╭─ TEXTAUSZUG

Kahn trauert, Rensing hält
BRÜSSEL - Zum dritten Mal im laufenden Uefa-Cup wird Michael Rensing im Tor des FC Bayern stehen. Oliver Kahn hat nach dem Tod seines Großvaters die Reise nach Brüssel nicht mitgemacht. Der Ersatzkeeper spielt bei Anderlecht mit zwei Nadeln im Ohr.
Am Dienstag hatte Oliver Kahn noch mit der Mannschaft an der Säbener Straße trainiert, eine Torwart-Einheit, wie er Tausende hinter sich hat. Doch mit den Gedanken wird der 38-Jährige weit weg gewesen sein – bei seiner Familie. Denn am Samstag, am Tag des Spiels der Bayern auf Schalke (1:0), ist sein Opa Rolf im Alter von 86 Jahren gestorben.
Am Mittwoch also verzichtete Kahn auf die Reise zum Uefa-Cup-Achtelfinal-Hinspiel beim RSC Anderlecht (Mittwoch, 19 Uhr, ProSieben live). Zu seinem Großvater väterlicherseits, in der Familie wegen der Herkunft aus dem gleichnamigen Stadtteil der „Durlacher Opa“ genannt, hatte Kahn ein besonders inniges Verhältnis. Denn der fußballbegeisterte Rolf war es, der seinem Enkel Oliver eine komplette Sepp-Maier-Torwartkollektion geschenkt hatte. Da war Kahn acht Jahre alt. Sein Vater, der ebenfalls Rolf heißt, begann danach mit dem blonden Talent intensiv zu trainieren.
In einer von der gesamten Familie für den „herzensguten Opa und Uropa“ geschalteten Todesanzeige heißt es: „Ein erfülltes Leben ging zu Ende. Liebe und Kraft geben, ist stilles Gut. Wir nehmen Abschied von einem außergewöhnlichen Menschen. Er war immer für uns da. Seine Liebe, sein Humor und seine Güte werden uns fehlen.“
Die Beerdigung findet am kommenden Montag auf dem Karlsruher Hauptfriedhof statt. Damit Familie Kahn in Ruhe zusammenfinden kann, kommunizierte man beim FC Bayern gestern ein weiteres Argument für Kahns Fehlen in Brüssel: „Oliver kann nicht zwei Spiele in drei Tagen machen, das ist eine zu große mentale Belastung“, sagte Trainer Ottmar Hitzfeld, „ich lasse ihn zu Hause, damit er sich gut auf das Spiel am Samstag gegen Karlsruhe vorbereiten kann.“
Rensing, der "Auswärtskeeper"

╰─
╭─ DATENSATZINHALT

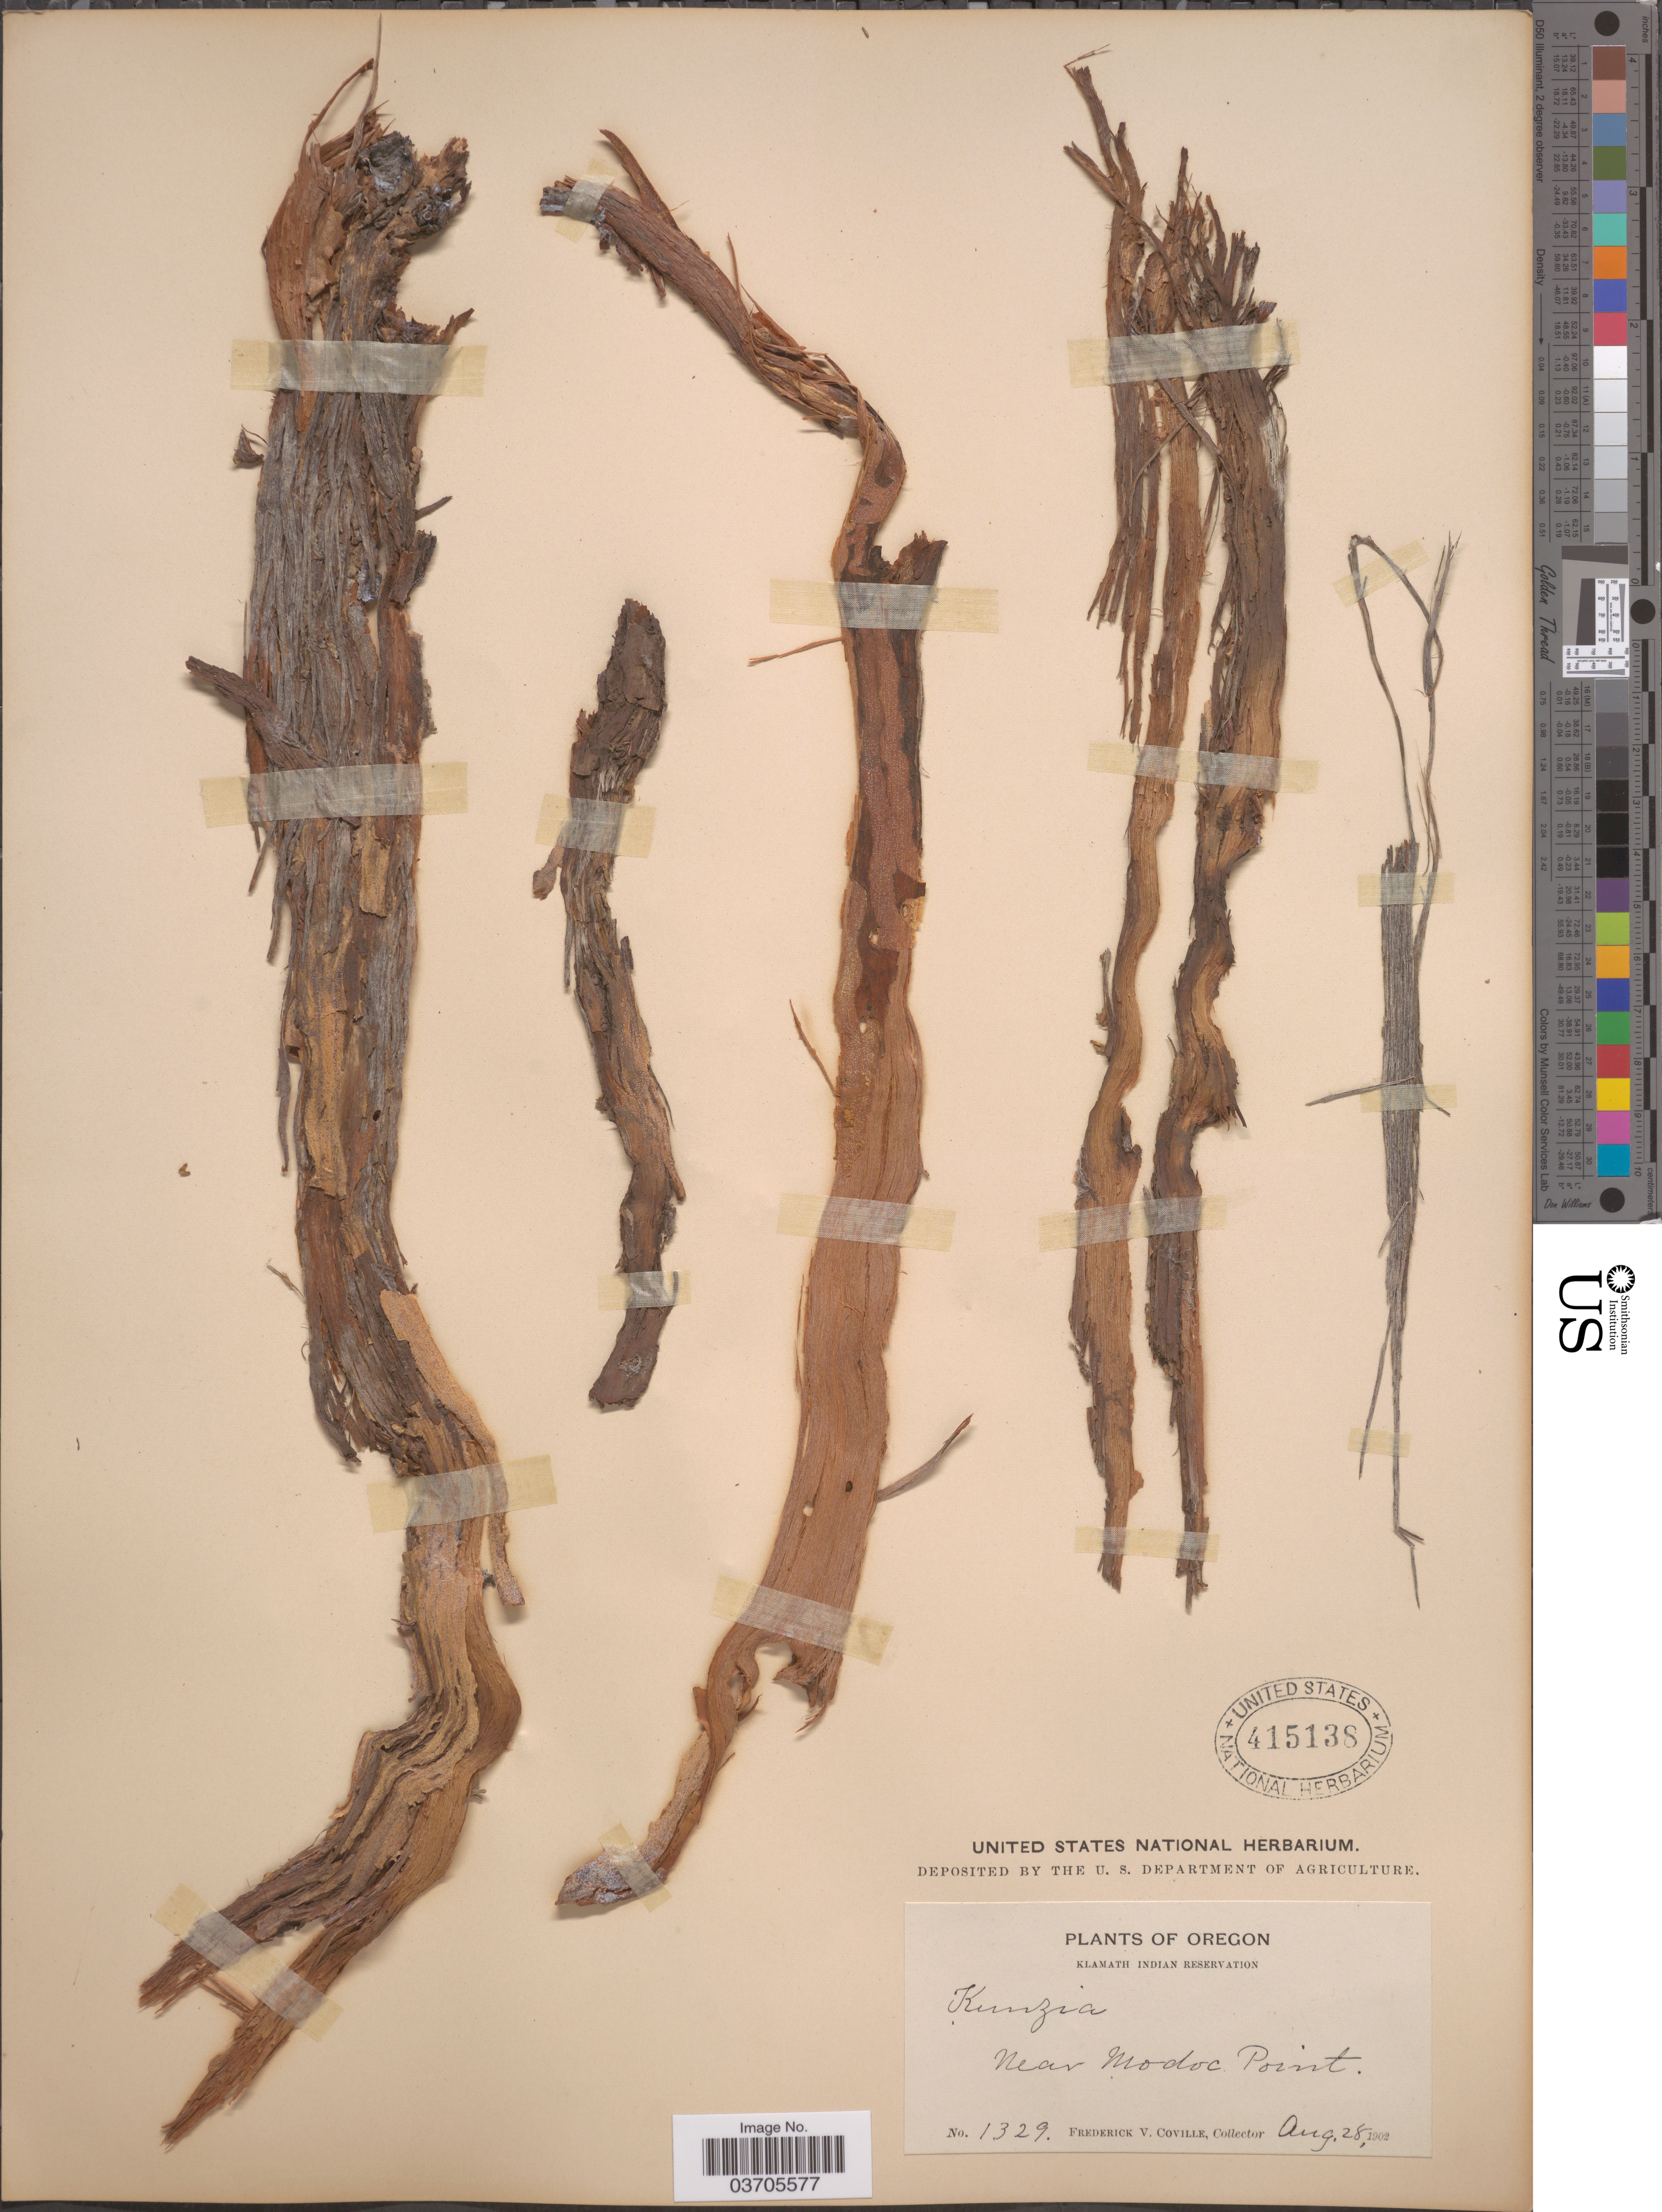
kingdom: Plantae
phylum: Tracheophyta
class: Magnoliopsida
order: Rosales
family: Rosaceae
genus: Purshia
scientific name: Purshia sp.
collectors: F. V. Coville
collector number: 1329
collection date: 1902-08-28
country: United States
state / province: Oregon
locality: Klamath Indian Reservation. Near Modoc Point.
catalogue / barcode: US 415138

╰─

▶ _AUFGABEN_:
1. Wiederhole wortgetreu die Stelle aus dem Artikel über Oliver Kahn, die bei „Kahn trauert, Rensing“ beginnt und bei „86 Jahren gestorben.“ endet.
2. Stelle alle Zeilen unter „Datensatzinhalt“ als Markdown-Tabelle mit den Spalten „Nr.“ und „Zeile“ dar. Lass dabei leere Zeilen und die Bilder weg.
Der Artikel und die Zeilen stehen in keinem inhaltlichen Zusammenhang.

▶ _ERGEBNISSE_:
1.
Kahn trauert, Rensing hält
BRÜSSEL - Zum dritten Mal im laufenden Uefa-Cup wird Michael Rensing im Tor des FC Bayern stehen. Oliver Kahn hat nach dem Tod seines Großvaters die Reise nach Brüssel nicht mitgemacht. Der Ersatzkeeper spielt bei Anderlecht mit zwei Nadeln im Ohr.
Am Dienstag hatte Oliver Kahn noch mit der Mannschaft an der Säbener Straße trainiert, eine Torwart-Einheit, wie er Tausende hinter sich hat. Doch mit den Gedanken wird der 38-Jährige weit weg gewesen sein – bei seiner Familie. Denn am Samstag, am Tag des Spiels der Bayern auf Schalke (1:0), ist sein Opa Rolf im Alter von 86 Jahren gestorben.

2.
| Nr. | Zeile |
|---|---|
| 1 | kingdom: Plantae |
| 2 | phylum: Tracheophyta |
| 3 | class: Magnoliopsida |
| 4 | order: Rosales |
| 5 | family: Rosaceae |
| 6 | genus: Purshia |
| 7 | scientific name: Purshia sp. |
| 8 | collectors: F. V. Coville |
| 9 | collector number: 1329 |
| 10 | collection date: 1902-08-28 |
| 11 | country: United States |
| 12 | state / province: Oregon |
| 13 | locality: Klamath Indian Reservation. Near Modoc Point. |
| 14 | catalogue / barcode: US 415138 |